From this week until November, Al Gore and Joseph Lieberman on one side, and George W. Bush and Dick Cheney on the other, will be doing everything they can to persuade Americans that they are the best choice to lead the country for the next four years. And both tickets, in terms of impressive numbers, will succeed.

That is because, on Election Day, tens of millions of people are almost certain to vote for Bush-Cheney, and tens of millions are almost certain to vote for Gore-Lieberman. That many Americans -- on each side -- will put their hopes and beliefs in each ticket. The people who vote for Gore-Lieberman, and the people who vote for Bush-Cheney, will have bought into what the candidates have told them --will have become convinced that the men on the ticket they choose have the ideas, the vision, the patriotism, the seriousness of purpose, to help our country continue in an exemplary way on its course through history.

And what will happen?

Come the morning after Election Day, two of those men will be tossed out like yesterday's garbage.

If Bush and Cheney win, Al Gore will have no future in public life.

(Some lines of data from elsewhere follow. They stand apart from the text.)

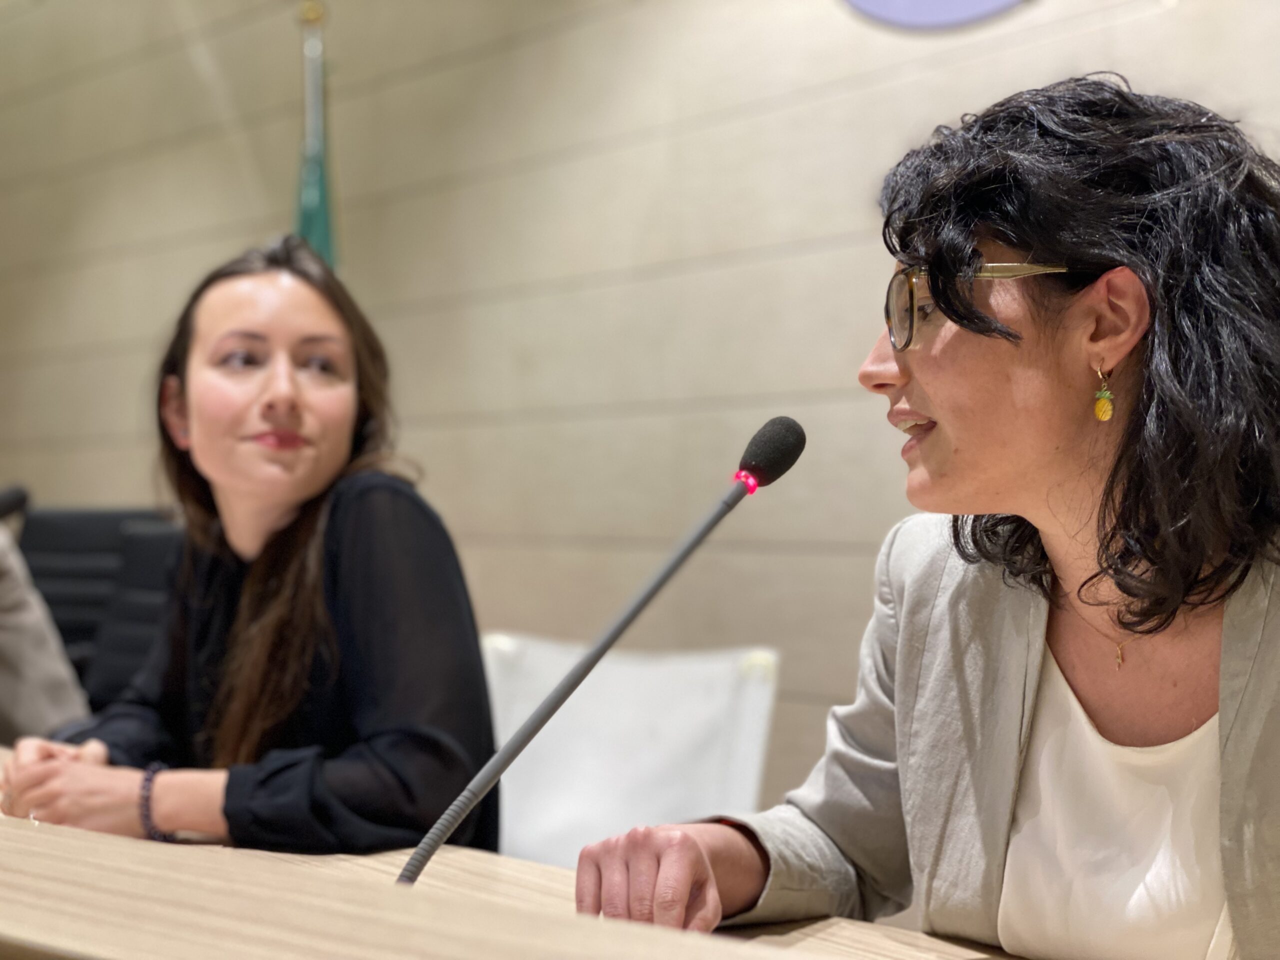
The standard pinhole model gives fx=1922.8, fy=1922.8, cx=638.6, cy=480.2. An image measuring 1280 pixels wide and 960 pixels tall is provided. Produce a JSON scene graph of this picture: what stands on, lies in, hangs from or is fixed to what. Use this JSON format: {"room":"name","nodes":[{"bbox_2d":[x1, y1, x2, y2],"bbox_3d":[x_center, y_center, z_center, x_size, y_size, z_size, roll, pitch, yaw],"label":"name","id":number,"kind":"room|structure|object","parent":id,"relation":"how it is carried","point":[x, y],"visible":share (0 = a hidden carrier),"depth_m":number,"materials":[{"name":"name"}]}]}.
{"room":"event hall","nodes":[
{"label":"event hall","id":0,"kind":"room"},
{"bbox_2d":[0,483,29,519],"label":"microphone","id":1,"kind":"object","parent":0,"point":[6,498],"visible":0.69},
{"bbox_2d":[1,0,1278,827],"bbox_3d":[0.322,-0.517,3.842,0.203,3.332,8.858,1,-1,-44],"label":"wall","id":2,"kind":"structure","parent":0,"point":[650,122],"depth_m":4.27,"materials":[{"name":"beige"}]},
{"bbox_2d":[841,0,1028,32],"bbox_3d":[0.633,-1.178,3.522,0.034,0.680,0.745,1,-1,-44],"label":"wall logo","id":3,"kind":"object","parent":2,"relation":"attached to","point":[923,14],"visible":0.98,"depth_m":3.59,"materials":[{"name":"blue"}]},
{"bbox_2d":[570,75,1279,959],"bbox_3d":[0.380,0.273,1.598,0.608,1.134,0.770,1,-1,-44],"label":"woman","id":4,"kind":"object","parent":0,"point":[1119,584],"visible":0.99,"depth_m":1.51},
{"label":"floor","id":5,"kind":"structure","parent":0,"visible":0},
{"bbox_2d":[17,505,183,710],"bbox_3d":[-1.171,0.522,3.903,0.648,0.932,0.648,1,-1,-44],"label":"office chair","id":6,"kind":"object","parent":5,"relation":"on","point":[62,549],"visible":0.35,"depth_m":4.03,"materials":[{"name":"black"}]},
{"bbox_2d":[0,515,92,741],"bbox_3d":[-1.228,0.199,2.920,0.729,1.071,0.649,1,-1,-44],"label":"person","id":7,"kind":"object","parent":6,"relation":"on","point":[11,619],"visible":0.53,"depth_m":2.93},
{"bbox_2d":[0,234,505,873],"bbox_3d":[-0.434,0.174,2.217,0.529,0.869,0.616,1,-1,-44],"label":"woman","id":8,"kind":"object","parent":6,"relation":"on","point":[300,617],"visible":0.84,"depth_m":2.09},
{"bbox_2d":[291,0,339,271],"bbox_3d":[-0.775,-0.168,4.524,0.290,1.937,0.324,1,-1,-44],"label":"flag","id":9,"kind":"object","parent":5,"relation":"on","point":[308,213],"visible":0.28,"depth_m":4.53,"materials":[{"name":"green fabric"}]},
{"bbox_2d":[0,744,1049,959],"bbox_3d":[-0.511,0.679,1.356,1.142,0.784,2.827,1,-1,-44],"label":"table","id":10,"kind":"object","parent":5,"relation":"on","point":[928,939],"visible":0.75,"depth_m":1.27,"materials":[{"name":"brown wood"}]},
{"bbox_2d":[396,415,806,886],"bbox_3d":[-0.032,0.172,1.412,0.339,0.408,0.094,1,-1,-44],"label":"microphone","id":11,"kind":"object","parent":10,"relation":"on","point":[740,469],"visible":0.96,"depth_m":1.40,"materials":[{"name":"black metal"}]},
{"bbox_2d":[481,637,779,869],"bbox_3d":[-0.109,0.638,2.341,0.592,0.819,0.580,1,-1,-44],"label":"white chair","id":12,"kind":"object","parent":5,"relation":"on","point":[626,711],"visible":0.59,"depth_m":2.51,"materials":[{"name":"white"}]}
]}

He will be looked upon as a relic of the Clinton years who couldn't pull his own weight with the voters; he will become less than a footnote to history. Joe Lieberman? An oddity, if he loses; Geraldine Ferraro 2000. He won't again be heard of on the national political scene -- these next few months will be it.

If the Gore-Lieberman ticket wins, though, Gore will be seen as a brilliant, vibrant member of a Democratic dynasty, and Lieberman will be seen as truly historic -- one of the great and inspiring political stories of all time. While Bush and Cheney will become, in public-service terms, dust --swept into a pan, discarded, suddenly not even a tiny part of the nation's life.

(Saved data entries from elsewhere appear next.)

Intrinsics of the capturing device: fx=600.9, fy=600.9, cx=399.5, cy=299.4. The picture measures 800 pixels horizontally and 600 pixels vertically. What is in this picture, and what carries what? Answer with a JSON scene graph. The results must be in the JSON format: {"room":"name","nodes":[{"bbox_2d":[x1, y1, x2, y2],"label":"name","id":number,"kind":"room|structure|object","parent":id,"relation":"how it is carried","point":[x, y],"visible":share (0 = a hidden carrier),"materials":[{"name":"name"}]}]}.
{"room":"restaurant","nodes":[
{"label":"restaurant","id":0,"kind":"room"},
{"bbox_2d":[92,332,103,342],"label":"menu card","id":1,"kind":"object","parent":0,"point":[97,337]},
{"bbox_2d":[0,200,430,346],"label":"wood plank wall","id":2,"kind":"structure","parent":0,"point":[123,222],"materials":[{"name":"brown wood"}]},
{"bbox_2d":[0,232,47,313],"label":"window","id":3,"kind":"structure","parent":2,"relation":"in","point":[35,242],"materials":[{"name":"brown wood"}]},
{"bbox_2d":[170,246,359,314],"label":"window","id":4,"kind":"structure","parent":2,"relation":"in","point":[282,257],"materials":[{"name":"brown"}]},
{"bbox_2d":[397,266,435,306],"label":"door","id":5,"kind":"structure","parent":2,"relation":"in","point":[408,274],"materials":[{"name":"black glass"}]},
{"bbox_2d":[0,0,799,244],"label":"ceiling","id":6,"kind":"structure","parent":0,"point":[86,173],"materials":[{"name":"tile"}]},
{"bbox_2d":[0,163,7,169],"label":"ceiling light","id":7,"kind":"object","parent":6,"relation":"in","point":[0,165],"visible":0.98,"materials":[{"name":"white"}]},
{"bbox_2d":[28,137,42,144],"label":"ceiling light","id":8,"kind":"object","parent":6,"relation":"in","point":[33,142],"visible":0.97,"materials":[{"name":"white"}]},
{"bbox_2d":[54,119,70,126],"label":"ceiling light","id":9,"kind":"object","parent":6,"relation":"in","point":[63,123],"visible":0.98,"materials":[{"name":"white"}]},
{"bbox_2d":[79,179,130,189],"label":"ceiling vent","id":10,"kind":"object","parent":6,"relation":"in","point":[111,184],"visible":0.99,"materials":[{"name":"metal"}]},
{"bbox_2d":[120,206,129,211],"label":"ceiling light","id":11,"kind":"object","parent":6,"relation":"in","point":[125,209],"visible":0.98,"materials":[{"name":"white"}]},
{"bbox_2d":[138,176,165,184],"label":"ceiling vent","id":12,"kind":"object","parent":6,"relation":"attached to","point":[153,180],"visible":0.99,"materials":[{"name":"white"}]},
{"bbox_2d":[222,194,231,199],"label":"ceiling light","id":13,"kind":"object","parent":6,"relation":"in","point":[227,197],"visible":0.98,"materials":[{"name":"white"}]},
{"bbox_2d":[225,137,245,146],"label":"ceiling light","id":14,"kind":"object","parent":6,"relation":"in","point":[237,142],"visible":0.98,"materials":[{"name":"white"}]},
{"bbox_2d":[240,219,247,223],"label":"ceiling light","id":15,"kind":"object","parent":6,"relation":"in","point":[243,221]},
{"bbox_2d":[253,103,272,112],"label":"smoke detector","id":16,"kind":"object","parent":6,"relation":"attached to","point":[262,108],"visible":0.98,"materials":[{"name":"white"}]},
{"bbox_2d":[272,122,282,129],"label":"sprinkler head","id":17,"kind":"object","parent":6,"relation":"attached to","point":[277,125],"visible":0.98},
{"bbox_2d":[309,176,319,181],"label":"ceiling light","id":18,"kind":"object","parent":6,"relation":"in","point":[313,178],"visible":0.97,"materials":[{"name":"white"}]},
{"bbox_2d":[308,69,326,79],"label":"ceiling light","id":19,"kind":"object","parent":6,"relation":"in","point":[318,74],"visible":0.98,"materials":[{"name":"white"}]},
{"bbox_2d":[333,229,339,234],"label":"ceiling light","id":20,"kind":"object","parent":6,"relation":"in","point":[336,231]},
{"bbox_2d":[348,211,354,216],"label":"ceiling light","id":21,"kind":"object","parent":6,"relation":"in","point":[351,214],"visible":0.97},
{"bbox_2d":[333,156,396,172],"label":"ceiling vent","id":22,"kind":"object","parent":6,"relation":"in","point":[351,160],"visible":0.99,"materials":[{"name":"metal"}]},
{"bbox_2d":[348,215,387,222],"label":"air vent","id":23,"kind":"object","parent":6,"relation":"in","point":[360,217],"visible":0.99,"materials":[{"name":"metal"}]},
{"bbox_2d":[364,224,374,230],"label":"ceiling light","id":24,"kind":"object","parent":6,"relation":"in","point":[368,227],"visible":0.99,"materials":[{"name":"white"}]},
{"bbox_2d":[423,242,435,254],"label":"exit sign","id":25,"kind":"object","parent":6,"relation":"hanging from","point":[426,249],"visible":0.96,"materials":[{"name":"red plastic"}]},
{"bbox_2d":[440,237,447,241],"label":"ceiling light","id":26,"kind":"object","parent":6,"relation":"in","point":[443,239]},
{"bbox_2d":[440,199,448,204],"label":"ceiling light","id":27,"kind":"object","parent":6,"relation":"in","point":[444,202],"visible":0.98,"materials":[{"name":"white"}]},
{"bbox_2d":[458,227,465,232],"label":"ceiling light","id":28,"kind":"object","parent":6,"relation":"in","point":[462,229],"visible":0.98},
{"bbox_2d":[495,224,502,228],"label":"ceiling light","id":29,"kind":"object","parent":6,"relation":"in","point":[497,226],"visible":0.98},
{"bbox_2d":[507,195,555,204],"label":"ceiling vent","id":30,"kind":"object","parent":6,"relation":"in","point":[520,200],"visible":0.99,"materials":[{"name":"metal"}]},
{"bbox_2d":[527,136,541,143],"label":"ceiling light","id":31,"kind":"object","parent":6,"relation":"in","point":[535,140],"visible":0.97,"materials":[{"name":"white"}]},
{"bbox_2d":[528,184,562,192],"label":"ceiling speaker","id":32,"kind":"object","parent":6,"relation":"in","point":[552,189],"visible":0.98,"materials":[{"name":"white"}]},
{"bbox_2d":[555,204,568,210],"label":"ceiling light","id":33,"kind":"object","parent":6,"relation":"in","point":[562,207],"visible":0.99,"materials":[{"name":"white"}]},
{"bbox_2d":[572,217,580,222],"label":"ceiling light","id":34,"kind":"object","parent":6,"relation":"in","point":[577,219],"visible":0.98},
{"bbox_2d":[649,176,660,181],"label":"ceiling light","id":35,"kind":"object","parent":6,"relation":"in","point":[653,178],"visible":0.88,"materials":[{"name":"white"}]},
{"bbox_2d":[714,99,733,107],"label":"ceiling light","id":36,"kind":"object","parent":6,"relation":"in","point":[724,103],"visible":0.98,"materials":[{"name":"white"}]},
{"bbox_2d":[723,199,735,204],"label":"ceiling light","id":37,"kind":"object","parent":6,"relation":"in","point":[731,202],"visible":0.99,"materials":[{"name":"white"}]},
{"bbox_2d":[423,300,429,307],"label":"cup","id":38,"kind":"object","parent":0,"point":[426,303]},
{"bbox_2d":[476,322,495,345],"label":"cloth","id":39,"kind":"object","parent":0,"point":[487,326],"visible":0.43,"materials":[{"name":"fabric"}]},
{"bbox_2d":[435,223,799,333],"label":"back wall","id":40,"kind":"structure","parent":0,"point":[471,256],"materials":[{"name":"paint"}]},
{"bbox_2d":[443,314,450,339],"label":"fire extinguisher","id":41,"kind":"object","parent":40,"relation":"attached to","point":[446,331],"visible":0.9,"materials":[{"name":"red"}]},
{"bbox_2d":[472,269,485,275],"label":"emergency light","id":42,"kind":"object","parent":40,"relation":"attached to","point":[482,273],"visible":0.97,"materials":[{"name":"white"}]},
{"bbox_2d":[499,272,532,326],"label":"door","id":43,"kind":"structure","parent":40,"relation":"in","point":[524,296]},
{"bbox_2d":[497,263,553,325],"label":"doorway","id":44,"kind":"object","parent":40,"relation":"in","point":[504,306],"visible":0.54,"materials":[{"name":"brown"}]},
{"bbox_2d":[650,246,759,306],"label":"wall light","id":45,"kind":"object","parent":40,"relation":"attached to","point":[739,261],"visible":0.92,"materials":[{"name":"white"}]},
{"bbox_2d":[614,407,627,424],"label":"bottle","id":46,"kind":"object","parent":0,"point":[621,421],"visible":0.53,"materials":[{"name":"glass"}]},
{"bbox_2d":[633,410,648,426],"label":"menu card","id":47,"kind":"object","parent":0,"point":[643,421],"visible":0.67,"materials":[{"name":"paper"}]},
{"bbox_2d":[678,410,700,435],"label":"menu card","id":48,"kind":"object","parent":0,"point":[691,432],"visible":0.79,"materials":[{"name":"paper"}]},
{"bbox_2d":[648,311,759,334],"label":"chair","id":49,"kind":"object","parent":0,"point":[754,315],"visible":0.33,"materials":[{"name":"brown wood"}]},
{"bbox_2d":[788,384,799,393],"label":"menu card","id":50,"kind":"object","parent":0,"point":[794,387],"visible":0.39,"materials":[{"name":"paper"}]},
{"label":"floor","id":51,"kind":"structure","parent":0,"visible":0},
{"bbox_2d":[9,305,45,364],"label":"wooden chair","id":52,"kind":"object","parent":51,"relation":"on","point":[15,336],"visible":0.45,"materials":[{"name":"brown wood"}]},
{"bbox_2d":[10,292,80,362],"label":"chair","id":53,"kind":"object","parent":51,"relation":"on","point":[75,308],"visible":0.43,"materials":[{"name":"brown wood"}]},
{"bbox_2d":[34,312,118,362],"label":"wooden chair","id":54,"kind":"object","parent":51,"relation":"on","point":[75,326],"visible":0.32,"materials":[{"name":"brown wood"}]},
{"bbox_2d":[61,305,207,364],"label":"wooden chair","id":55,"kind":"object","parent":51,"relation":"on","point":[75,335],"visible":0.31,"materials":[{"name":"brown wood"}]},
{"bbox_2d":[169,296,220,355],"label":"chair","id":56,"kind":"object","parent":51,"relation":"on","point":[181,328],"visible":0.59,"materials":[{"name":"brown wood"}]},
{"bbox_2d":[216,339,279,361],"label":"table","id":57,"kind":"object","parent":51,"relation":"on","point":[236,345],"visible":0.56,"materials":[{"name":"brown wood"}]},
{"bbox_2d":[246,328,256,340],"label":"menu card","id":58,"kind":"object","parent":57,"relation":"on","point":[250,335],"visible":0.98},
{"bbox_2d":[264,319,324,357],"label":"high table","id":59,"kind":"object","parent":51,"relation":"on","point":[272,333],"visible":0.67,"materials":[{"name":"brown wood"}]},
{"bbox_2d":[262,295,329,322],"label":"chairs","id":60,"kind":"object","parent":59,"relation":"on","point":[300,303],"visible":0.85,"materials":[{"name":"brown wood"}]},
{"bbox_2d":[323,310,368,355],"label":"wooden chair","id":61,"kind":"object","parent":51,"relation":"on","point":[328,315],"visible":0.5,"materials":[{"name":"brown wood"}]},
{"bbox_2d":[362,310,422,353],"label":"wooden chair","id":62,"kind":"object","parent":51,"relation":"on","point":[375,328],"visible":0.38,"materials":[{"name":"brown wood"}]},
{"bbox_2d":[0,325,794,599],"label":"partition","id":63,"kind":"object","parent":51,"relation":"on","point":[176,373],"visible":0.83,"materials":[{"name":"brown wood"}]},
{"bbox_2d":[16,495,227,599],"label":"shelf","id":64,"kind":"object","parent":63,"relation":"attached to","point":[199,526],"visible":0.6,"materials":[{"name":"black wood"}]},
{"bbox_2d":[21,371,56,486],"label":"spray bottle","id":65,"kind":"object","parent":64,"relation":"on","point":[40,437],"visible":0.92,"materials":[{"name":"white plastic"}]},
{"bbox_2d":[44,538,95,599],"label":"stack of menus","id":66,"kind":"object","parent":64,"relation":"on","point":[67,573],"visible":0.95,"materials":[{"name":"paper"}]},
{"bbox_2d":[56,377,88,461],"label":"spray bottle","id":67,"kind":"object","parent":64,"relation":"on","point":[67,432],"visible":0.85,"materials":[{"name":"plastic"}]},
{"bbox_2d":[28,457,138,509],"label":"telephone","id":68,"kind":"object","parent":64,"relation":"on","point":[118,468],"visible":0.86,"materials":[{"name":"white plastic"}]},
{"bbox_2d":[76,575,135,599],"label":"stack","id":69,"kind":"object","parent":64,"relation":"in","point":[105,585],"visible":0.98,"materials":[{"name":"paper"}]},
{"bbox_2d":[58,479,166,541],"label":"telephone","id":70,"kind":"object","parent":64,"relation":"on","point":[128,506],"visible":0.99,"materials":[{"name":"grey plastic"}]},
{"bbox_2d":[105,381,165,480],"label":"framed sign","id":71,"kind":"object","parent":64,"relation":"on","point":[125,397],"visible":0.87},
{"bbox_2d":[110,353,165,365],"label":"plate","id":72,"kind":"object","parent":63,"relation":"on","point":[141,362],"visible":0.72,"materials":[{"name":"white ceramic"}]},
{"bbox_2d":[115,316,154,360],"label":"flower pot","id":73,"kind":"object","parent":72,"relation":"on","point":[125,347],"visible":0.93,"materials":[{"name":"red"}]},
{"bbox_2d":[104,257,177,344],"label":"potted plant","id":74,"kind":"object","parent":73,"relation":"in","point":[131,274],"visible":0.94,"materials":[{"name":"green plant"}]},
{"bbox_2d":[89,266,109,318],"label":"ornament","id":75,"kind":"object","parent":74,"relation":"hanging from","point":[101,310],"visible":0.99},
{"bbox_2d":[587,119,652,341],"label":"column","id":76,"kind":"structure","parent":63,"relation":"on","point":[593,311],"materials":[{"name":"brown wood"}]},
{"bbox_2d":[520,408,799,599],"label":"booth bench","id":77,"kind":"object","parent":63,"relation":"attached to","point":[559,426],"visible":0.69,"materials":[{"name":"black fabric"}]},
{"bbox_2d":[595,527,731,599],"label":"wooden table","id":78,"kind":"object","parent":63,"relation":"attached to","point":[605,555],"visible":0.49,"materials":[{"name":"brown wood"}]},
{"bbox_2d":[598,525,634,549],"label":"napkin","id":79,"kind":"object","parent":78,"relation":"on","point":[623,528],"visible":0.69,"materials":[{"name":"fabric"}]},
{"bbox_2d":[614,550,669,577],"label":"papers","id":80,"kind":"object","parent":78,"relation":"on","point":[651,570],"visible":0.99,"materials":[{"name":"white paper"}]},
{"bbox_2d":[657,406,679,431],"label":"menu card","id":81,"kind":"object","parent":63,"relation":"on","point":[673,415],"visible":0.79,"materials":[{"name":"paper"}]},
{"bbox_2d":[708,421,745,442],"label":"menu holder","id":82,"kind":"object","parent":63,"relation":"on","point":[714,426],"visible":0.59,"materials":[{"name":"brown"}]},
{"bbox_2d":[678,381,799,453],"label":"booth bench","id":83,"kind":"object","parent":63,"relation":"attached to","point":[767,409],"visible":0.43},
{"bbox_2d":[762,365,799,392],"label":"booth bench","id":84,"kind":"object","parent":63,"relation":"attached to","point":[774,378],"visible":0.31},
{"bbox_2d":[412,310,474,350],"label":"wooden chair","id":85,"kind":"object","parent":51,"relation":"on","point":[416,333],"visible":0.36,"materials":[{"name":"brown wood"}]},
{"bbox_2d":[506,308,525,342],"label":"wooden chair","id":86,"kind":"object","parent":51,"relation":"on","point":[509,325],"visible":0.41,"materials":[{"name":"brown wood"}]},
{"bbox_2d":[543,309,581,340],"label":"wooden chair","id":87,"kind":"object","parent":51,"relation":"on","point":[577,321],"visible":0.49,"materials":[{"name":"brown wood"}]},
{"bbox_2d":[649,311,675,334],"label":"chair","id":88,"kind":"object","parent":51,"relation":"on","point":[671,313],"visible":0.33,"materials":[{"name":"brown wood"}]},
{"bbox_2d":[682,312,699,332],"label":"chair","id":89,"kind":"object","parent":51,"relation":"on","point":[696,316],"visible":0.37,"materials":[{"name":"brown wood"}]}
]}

Why? That's the way things work -- the winners in a presidential race win everything, triumph completely. The losers walk away with nothing but their memories.

Which is where my proposal comes in.

We, as a nation, are being incredibly wasteful when we take candidates who have stirred the hopes of tens of millions, and find no way for those candidates to serve. Yes, Republicans are Republicans and Democrats are Democrats, and there are time-honored differences in the parties. But when a candidate wins a presidential election, he pledges to -- and is expected to --become the president of all the people.

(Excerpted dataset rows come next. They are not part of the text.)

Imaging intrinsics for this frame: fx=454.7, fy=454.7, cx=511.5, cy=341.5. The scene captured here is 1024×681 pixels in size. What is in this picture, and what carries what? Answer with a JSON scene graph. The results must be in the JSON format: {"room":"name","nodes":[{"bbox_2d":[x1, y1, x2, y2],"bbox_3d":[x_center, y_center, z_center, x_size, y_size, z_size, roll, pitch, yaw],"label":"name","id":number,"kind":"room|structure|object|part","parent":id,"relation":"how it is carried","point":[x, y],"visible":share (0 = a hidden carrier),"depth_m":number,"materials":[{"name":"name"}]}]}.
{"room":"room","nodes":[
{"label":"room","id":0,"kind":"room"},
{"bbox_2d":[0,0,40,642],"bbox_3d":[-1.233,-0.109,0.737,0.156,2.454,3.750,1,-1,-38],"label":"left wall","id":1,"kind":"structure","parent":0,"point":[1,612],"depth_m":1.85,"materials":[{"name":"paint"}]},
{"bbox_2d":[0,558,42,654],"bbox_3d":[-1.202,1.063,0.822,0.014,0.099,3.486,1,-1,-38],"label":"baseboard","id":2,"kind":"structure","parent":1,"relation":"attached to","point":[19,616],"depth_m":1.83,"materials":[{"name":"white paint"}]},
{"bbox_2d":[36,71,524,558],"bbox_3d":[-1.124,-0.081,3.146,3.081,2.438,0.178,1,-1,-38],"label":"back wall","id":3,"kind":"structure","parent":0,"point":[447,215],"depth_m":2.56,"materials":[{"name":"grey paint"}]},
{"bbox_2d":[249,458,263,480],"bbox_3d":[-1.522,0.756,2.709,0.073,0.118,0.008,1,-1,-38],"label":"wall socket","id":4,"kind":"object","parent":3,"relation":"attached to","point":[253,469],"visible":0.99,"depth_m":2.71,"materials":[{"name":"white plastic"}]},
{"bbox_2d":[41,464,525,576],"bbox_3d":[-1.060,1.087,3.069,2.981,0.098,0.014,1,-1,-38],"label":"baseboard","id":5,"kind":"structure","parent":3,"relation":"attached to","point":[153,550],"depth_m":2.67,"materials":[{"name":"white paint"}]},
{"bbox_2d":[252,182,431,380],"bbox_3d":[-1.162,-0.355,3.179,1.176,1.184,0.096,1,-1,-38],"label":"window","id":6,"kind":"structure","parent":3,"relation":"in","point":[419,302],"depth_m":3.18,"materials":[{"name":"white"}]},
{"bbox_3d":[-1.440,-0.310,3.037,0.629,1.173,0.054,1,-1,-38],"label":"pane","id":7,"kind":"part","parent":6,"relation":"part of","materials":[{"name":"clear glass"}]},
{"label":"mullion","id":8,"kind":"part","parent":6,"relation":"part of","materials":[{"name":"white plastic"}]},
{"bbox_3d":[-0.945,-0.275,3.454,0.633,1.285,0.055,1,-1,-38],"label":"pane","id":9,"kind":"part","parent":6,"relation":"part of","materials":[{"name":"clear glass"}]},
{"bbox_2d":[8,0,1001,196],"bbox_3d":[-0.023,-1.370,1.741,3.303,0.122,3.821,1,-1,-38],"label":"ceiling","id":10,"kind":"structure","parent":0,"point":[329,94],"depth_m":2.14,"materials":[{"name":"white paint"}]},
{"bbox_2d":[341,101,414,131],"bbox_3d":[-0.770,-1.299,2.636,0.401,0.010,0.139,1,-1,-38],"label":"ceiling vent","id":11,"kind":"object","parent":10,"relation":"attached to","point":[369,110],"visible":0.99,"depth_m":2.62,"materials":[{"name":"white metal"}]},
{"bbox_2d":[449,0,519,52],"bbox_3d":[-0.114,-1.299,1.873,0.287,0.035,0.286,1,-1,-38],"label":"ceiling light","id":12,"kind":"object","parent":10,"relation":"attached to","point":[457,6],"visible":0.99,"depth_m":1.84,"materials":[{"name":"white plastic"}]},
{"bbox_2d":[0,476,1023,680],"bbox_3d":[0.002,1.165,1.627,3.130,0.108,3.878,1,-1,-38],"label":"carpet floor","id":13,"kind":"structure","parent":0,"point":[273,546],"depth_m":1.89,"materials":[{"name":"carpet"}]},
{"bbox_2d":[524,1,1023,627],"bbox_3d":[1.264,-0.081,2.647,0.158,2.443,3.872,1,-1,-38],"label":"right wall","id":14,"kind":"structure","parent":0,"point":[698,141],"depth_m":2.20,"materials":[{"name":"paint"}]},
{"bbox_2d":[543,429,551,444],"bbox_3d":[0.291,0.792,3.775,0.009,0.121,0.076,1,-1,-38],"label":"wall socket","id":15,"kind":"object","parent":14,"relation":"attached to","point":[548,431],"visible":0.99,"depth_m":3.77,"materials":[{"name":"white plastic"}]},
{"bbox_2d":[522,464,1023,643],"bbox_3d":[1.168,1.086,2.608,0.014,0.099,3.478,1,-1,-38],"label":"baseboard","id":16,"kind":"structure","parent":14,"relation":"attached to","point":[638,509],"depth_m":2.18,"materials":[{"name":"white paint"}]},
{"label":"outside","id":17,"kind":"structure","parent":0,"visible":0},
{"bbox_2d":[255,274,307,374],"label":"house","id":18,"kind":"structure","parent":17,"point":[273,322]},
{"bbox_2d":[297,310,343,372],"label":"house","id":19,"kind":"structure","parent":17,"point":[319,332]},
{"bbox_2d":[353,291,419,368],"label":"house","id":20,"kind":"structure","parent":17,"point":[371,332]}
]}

Why not extend that spirit to the losers?

It's not as if the United States has far too many bright, serious people with the skill, love of country, plans to make that country better, with personal magnetism that draws in millions of enthusiastic followers...it's not that, in an increasingly sloppy, let-someone-else-do-it era, we have leaders to spare.

It is a precious thing when tens of millions of Americans put their trust in a candidate. We ought to be able to figure out some way to use the talents of the candidates even when they come up a few million votes short. It shouldn't be all or nothing -- we should have enough generosity of spirit at the highest levels of government, enough creativity, to avail ourselves of the abilities not only of the winners, but also of the losers.

Is Bob Dole a worthless man? Few would argue that he is -- and to President Clinton's credit, he has asked Dole to do more for America than most victorious presidential candidates request of their defeated opponents. Mostly, though, Dole in the four years since his loss to Clinton has been seen as an advertising pitchman, a spokesman for an impotency drug, and a performer on a cable comedy channel. There's something stupid about that -- on our part. There's something wasteful.

Four years from now, you would hate to see the talents of Al Gore and Joe Lieberman -- or of George W. Bush and Dick Cheney -- wasted like that. But that is what is likely to happen -- of four men who want to make America better, two will get to try, and two will be pushed aside.

You'd think we would be smarter than that. Politics notwithstanding, you'd think we could figure out a way to let all of them go to work for all of us. own.